SELECTED TEXT:
+===+

I have trust issues. While I felt alone in the place where I had to learn how to belong while fighting daily battles with my family, I was feeling more and more disconnected from my home and my identity. Anyone who’s met me knows that I have fierce pride and love for my Turkish identity and my home. But every time I visited, I felt more and more disconnected. I felt like an imposter, so much that I stayed away for 11 years.
I don’t look or sound like an immigrant
“Wow, you don’t have an accent.”
“Oh, you’re Muslim?”
I’m white-passing, but any time I fill out a form, I always put Middle Eastern. I no longer have an accent unless I’m extremely tired or drunk. And the accent I have is more east coast than Turkish.
I’m more of a foreigner in my home than I am in the United States.
I can’t even explain the toll that takes on a person and how makes me feel alone, but the one thing that’s been the hardest has been my name.
I lost my name.
Unless you’re Turkish, you’ve been pronouncing my name wrong for the past 25 years. I was 10 years old when we moved to the US. I was already in battle when I finally began school that the first time a teacher tried to pronounce my name and it came out as “Brock” I just said “Yeah, that’s how you pronounce it” instead of correcting her. I was already an outsider. My outfit was already getting weird looks. I had an accent. It was the middle of the school year.

+===+

[Saved data entries]
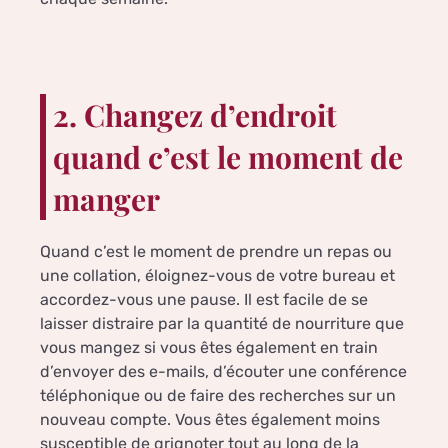
2. Changez d’endroit
quand c’est le moment de
manger
Quand c’est le moment de prendre un repas ou
une collation, éloignez-vous de votre bureau et
accordez-vous une pause. Il est facile de se
laisser distraire par la quantité de nourriture que
vous mangez si vous êtes également en train
d’envoyer des e-mails, d’écouter une conférence
téléphonique ou de faire des recherches sur un
nouveau compte. Vous êtes également moins
susceptible de grignoter tout au long de la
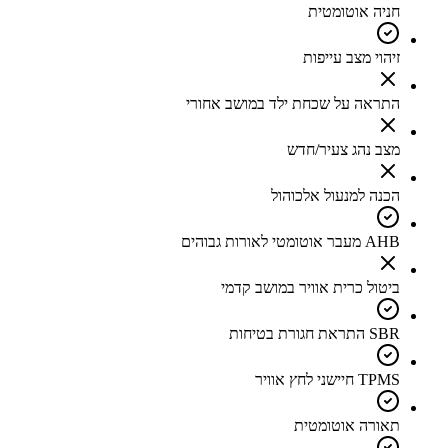
חניה אוטומטית
זיהוי מצב עייפות
התראה על שכחת ילד במושב אחורי
מצב נהג צעיר/חדש
הכנה למנעול אלכוהול
AHB מעבר אוטומטי לאורות גבוהים
ביטול כרית אוויר במושב קדמי
SBR התראת חגורת בטיחות
TPMS חיישני לחץ אוויר
תאורה אוטומטית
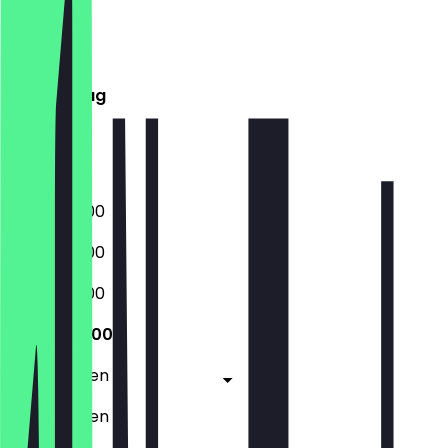
Montag
Dienstag
Mittwoch
Donnerstag
Freitag
Samstag
Sonntag
08:30 - 16:00
08:30 - 16:00
08:30 - 16:00
08:30 - 16:00
Geschlossen
Geschlossen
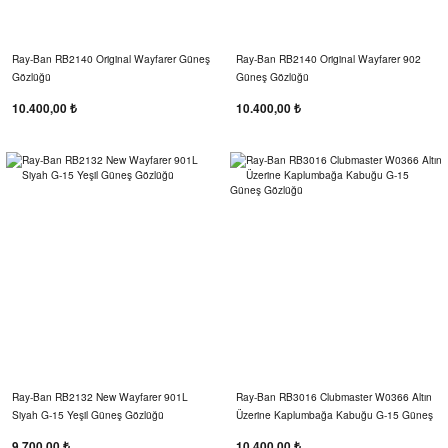
Ray-Ban RB2140 Original Wayfarer Güneş
Ray-Ban RB2140 Original Wayfarer 902
Gözlüğü
Güneş Gözlüğü
10.400,00 ₺
10.400,00 ₺
Ray-Ban RB2132 New Wayfarer 901L
Ray-Ban RB3016 Clubmaster W0366 Altın
Siyah G-15 Yeşil Güneş Gözlüğü
Üzerine Kaplumbağa Kabuğu G-15 Güneş
Gözlüğü
9.700,00 ₺
10.400,00 ₺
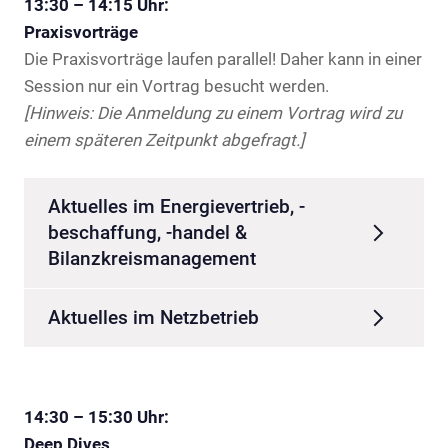
13:30 – 14:15 Uhr:
Praxisvorträge
Die Praxisvorträge laufen parallel! Daher kann in einer
Session nur ein Vortrag besucht werden.
[Hinweis: Die Anmeldung zu einem Vortrag wird zu
einem späteren Zeitpunkt abgefragt.]
Aktuelles im Energievertrieb, -
beschaffung, -handel &
Bilanzkreismanagement
Aktuelles im Netzbetrieb
14:30 – 15:30 Uhr:
Deep Dives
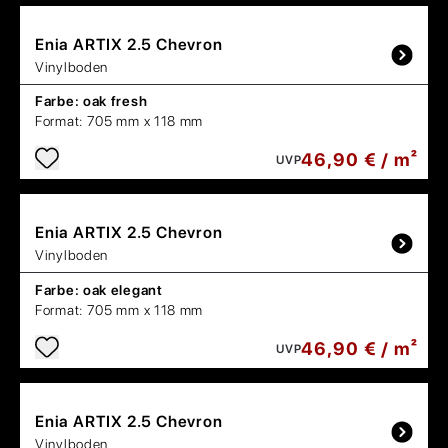
Enia
ARTIX 2.5 Chevron
Vinylboden
Farbe:
oak fresh
Format:
705 mm x 118 mm
46,90 € / m²
UVP
Enia
ARTIX 2.5 Chevron
Vinylboden
Farbe:
oak elegant
Format:
705 mm x 118 mm
46,90 € / m²
UVP
Enia
ARTIX 2.5 Chevron
Vinylboden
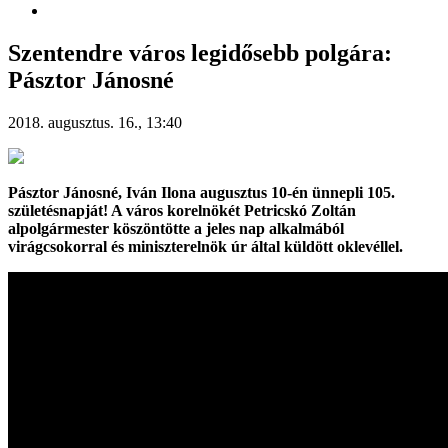
Szentendre város legidősebb polgára:
Pásztor Jánosné
2018. augusztus. 16., 13:40
Pásztor Jánosné, Iván Ilona augusztus 10-én ünnepli 105.
születésnapját! A város korelnökét Petricskó Zoltán
alpolgármester köszöntötte a jeles nap alkalmából
virágcsokorral és miniszterelnök úr által küldött oklevéllel.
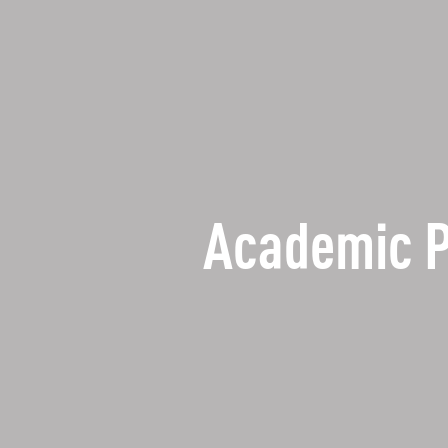
Academic 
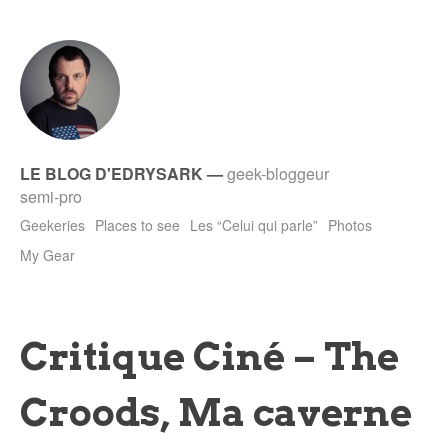
LE BLOG D'EDRYSARK
—
geek-bloggeur
semi-pro
Geekeries
Places to see
Les “Celui qui parle”
Photos
My Gear
Critique Ciné – The
Croods, Ma caverne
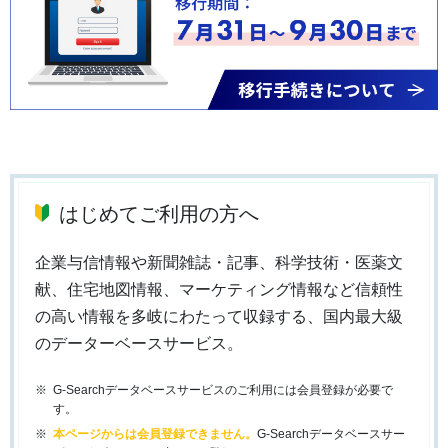
はじめてご利用の方へ
企業与信情報や新聞雑誌・記事、科学技術・医薬文
献、住宅地図情報、マーケティング情報など信頼性
の高い情報を多岐にわたって収録する、国内最大級
のデーターベースサービス。
G-Searchデータベースサービスのご利用には会員登録が必要で
す。
本ページからは会員登録できません。
G-Searchデータベースサー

+===+

SET OF TASKS:
A. Could you quote the essay on identity from "I’m white-passing, but" up to and including "lost my name."?
B. In the saved data entries, could you give the lines from the line with "Szentendre város legidősebb" up to and including the line with "Croods, Ma caverne" again, replacing "Photos" with "Images" and changing nothing else? Leave the pictures out of your answer.

COMPLETED EXERCISE:
A.
I’m white-passing, but any time I fill out a form, I always put Middle Eastern. I no longer have an accent unless I’m extremely tired or drunk. And the accent I have is more east coast than Turkish.
I’m more of a foreigner in my home than I am in the United States.
I can’t even explain the toll that takes on a person and how makes me feel alone, but the one thing that’s been the hardest has been my name.
I lost my name.

B.
Szentendre város legidősebb polgára:
Pásztor Jánosné
2018. augusztus. 16., 13:40
Pásztor Jánosné, Iván Ilona augusztus 10-én ünnepli 105.
születésnapját! A város korelnökét Petricskó Zoltán
alpolgármester köszöntötte a jeles nap alkalmából
virágcsokorral és miniszterelnök úr által küldött oklevéllel.
Academic 
LE BLOG D'EDRYSARK
—
geek-bloggeur
semi-pro
Geekeries
Places to see
Les “Celui qui parle”
Images
My Gear
Critique Ciné – The
Croods, Ma caverne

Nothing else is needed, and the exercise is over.